Work instruction:
Turn the listing below into a JSON list of strings, with one string for each line and no entries for blank lines. Leave out the pictures.
Segment Start: Extracted information
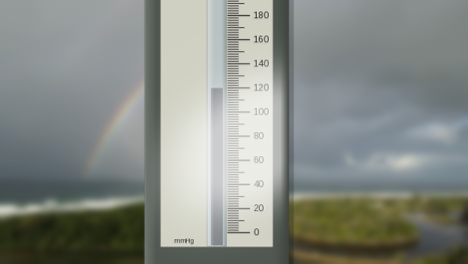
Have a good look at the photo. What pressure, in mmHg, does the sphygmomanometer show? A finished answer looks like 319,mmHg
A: 120,mmHg
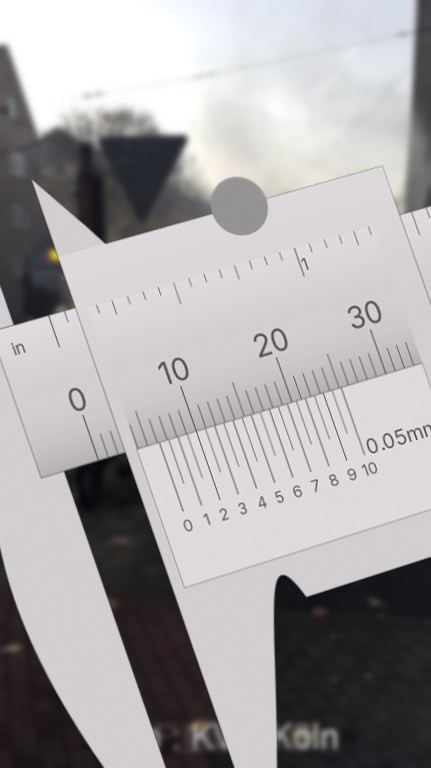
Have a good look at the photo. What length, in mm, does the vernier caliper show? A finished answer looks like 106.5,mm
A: 6.2,mm
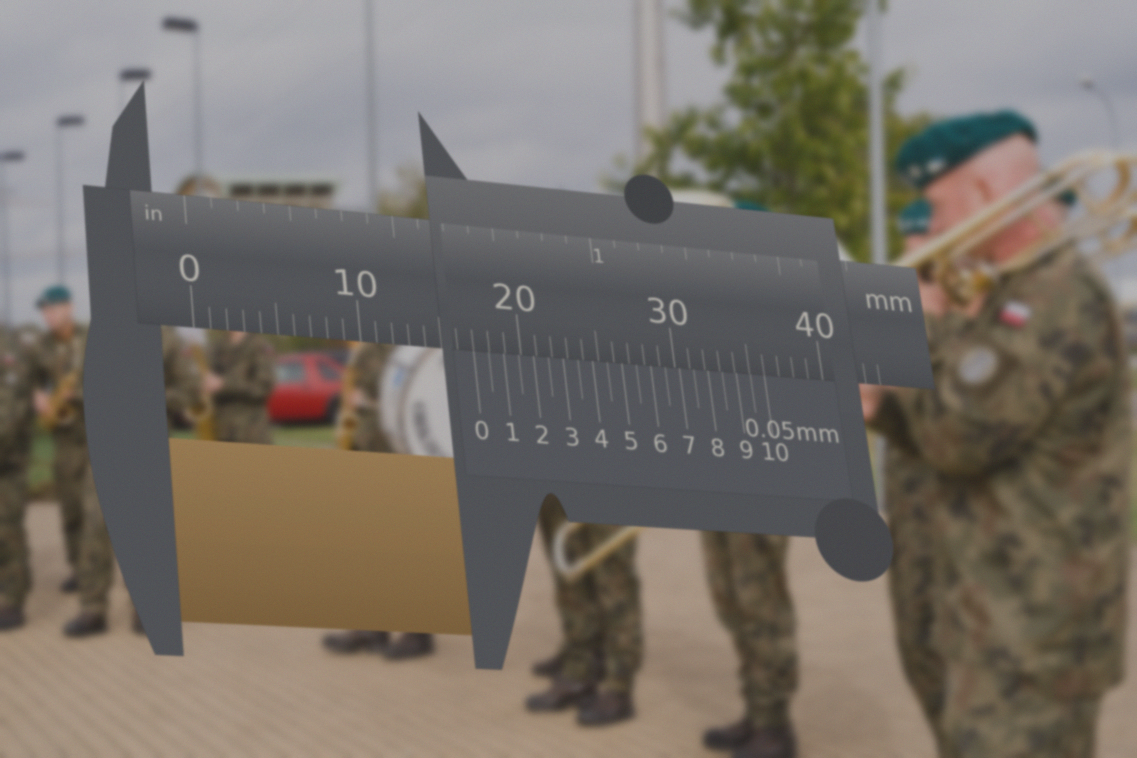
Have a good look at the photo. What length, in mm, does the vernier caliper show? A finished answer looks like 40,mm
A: 17.0,mm
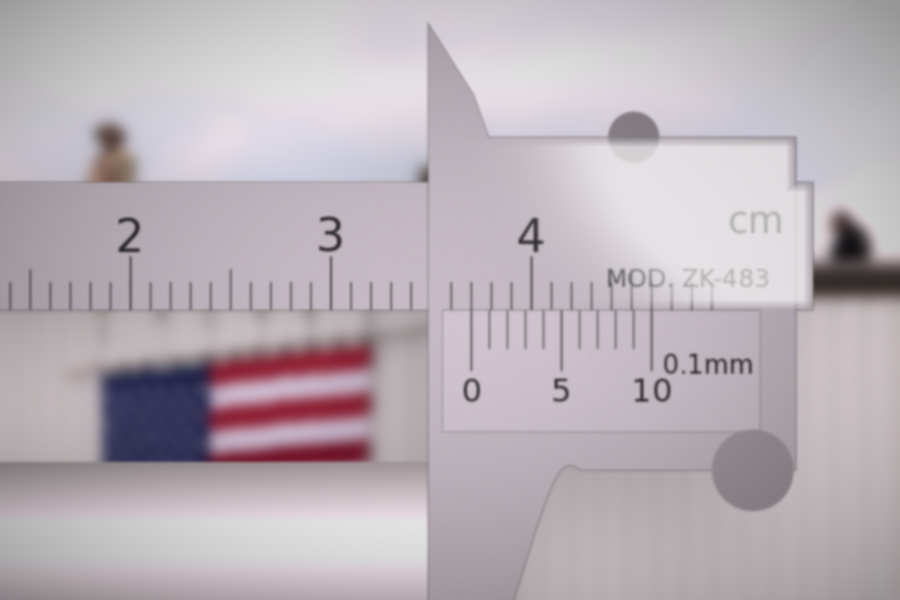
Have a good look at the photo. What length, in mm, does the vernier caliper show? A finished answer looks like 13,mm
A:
Segment End: Extracted information
Output below:
[
  "Have a good look at the photo. What pressure, in mmHg, does the sphygmomanometer show? A finished answer looks like 319,mmHg",
  "A: 120,mmHg",
  "Have a good look at the photo. What length, in mm, does the vernier caliper show? A finished answer looks like 106.5,mm",
  "A: 6.2,mm",
  "Have a good look at the photo. What length, in mm, does the vernier caliper show? A finished answer looks like 40,mm",
  "A: 17.0,mm",
  "Have a good look at the photo. What length, in mm, does the vernier caliper show? A finished answer looks like 13,mm",
  "A:"
]